These last days I’m visiting two wonderful countries – Georgia and Armenia – hoping that Christ would allow me to pray in some of their holy places. This will be a brief post. I just want to note how much it helps me to see these ancient monasteries, which have survived long centuries of wars, invasions and heresies. The Ottomans, the Persians, the Communist regime, a seemingly endless row of religious controversies and wars, destruction of their holy places and slaughter of their holy people: NOTHING stops God from fulfilling His saving work in the world.
St Nino came to Georgia in the 4th century and her relics are still there, in her monastery. St David Carejeli’s monastery in the terribly arid Iori mountain plateau is still standing, one thousand and five hundred years after the saint founded the community. And here I am, moaning and crying for the help of these holy founders, asking them to send me the people who would help me build a humble wooden monastic house for our nuns.
But this is not MY worry. This is God’s work, and He is reminding me these days that my bones will one day fall to the ground and they will be dust. I shall whiten the stones of a mountain somewhere, or melt into the sea – this is entirely irrelevant; His work will survive me.
This monastery is His work, as is everything in this world. I simply have to trust and wait. It is such an extraordinary feeling of freedom, of being lifted up above all my worries and my fears and my doubts. I am Christ’s creation, and I am endlessly grateful to Him for having loved me enough to bring me into being.
Everything else will follow at the right time – the right people, the right founders, they will all come. The construction of this monastery, its fall and its lifting up again, they will all take their course. None of these matters. I look at these walls, wounded by time and hatred, and I am filled with certainty and love: when God creates, His creation stands.
Dear Fr. Serafim,
The work you are doing is holy work, and you have touched the lives of so many with your mission. I am certain that the people who are meant to build the Orthodox Monastery of All Celtic Saints are out there, with a mission in their hearts and a buzzing in their hands to put nail into board and build a house for your nuns. We just have to get everyone together, and God is doing that.
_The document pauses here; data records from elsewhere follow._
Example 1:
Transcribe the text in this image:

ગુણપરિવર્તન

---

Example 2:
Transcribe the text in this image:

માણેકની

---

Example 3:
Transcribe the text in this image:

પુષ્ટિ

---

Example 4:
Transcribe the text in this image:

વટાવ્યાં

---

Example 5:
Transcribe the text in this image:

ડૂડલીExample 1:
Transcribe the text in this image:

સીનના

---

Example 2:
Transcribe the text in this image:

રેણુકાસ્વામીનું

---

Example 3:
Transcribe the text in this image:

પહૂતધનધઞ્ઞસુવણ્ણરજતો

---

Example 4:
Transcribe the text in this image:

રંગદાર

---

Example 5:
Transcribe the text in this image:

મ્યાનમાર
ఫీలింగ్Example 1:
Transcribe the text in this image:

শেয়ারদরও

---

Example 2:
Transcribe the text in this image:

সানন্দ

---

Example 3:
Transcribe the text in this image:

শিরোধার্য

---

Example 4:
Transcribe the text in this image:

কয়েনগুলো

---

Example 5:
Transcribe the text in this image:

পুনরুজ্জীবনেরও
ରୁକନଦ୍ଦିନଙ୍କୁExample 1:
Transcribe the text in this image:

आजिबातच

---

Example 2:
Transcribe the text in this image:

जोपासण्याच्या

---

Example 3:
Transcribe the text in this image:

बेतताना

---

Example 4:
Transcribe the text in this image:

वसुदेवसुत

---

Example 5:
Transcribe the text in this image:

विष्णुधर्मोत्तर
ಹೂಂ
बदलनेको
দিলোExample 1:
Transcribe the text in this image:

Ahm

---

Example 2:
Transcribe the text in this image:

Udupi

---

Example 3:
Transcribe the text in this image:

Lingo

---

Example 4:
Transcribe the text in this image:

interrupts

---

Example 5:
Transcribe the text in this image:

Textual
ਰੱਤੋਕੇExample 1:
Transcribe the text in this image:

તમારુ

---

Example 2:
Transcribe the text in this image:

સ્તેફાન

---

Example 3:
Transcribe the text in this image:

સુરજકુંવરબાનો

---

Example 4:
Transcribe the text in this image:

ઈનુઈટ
In the meantime, please accept my simple, unworthy, and tearful prayers for you, for the nuns, for the island of Mull and for all of Scotland which shall feel the blessing of this monastery in its own bones. I wish I knew how to wield a hammer effectively….
What a blessing for you to be able to see God’s promise in these monasteries! What an honor to be able to pray in these holy places! God is already blessing you and your work.
Someday, I will come to Mull.
I pray daily for your safety, for your mission, and for your fulfillment.
Your servant in Christ,
Tanya
This is so humbling, dear Tanya; I deserve none of the prayers so many people are lifting up for me. Once we have a place to accommodate you, you are always welcome to come and join us in prayer. Thank you for your encouragement and kind words.
Father,
As many times you have given a timely reminder that it is not us or our work which is important but God’s work, and that only when the Lord builds the house is our labor going to be effective.
Phoebe
it is so easy to forget, dear Phoebe. For me, it is a real temptation, especially when things are moving too slow and I’m allowing myself to question and doubt God’s plans. Like any temptation, one falls many times before one learns to finally stand strong. Keep me in your prayers. You are in mine.
Hristos A-nviat Fr. Serafim!
Please forgive me for I could not resist the temptation to ask/encourage you to write a little more about and post more pictures of these mirific places. I have never heard of them and probably will never visit them, but through you they seem to speak to me too. Thank you very much. Marian
Except the LORD build the house, they labour in vain that build it – I doubt your labours will be in vain. God bless you.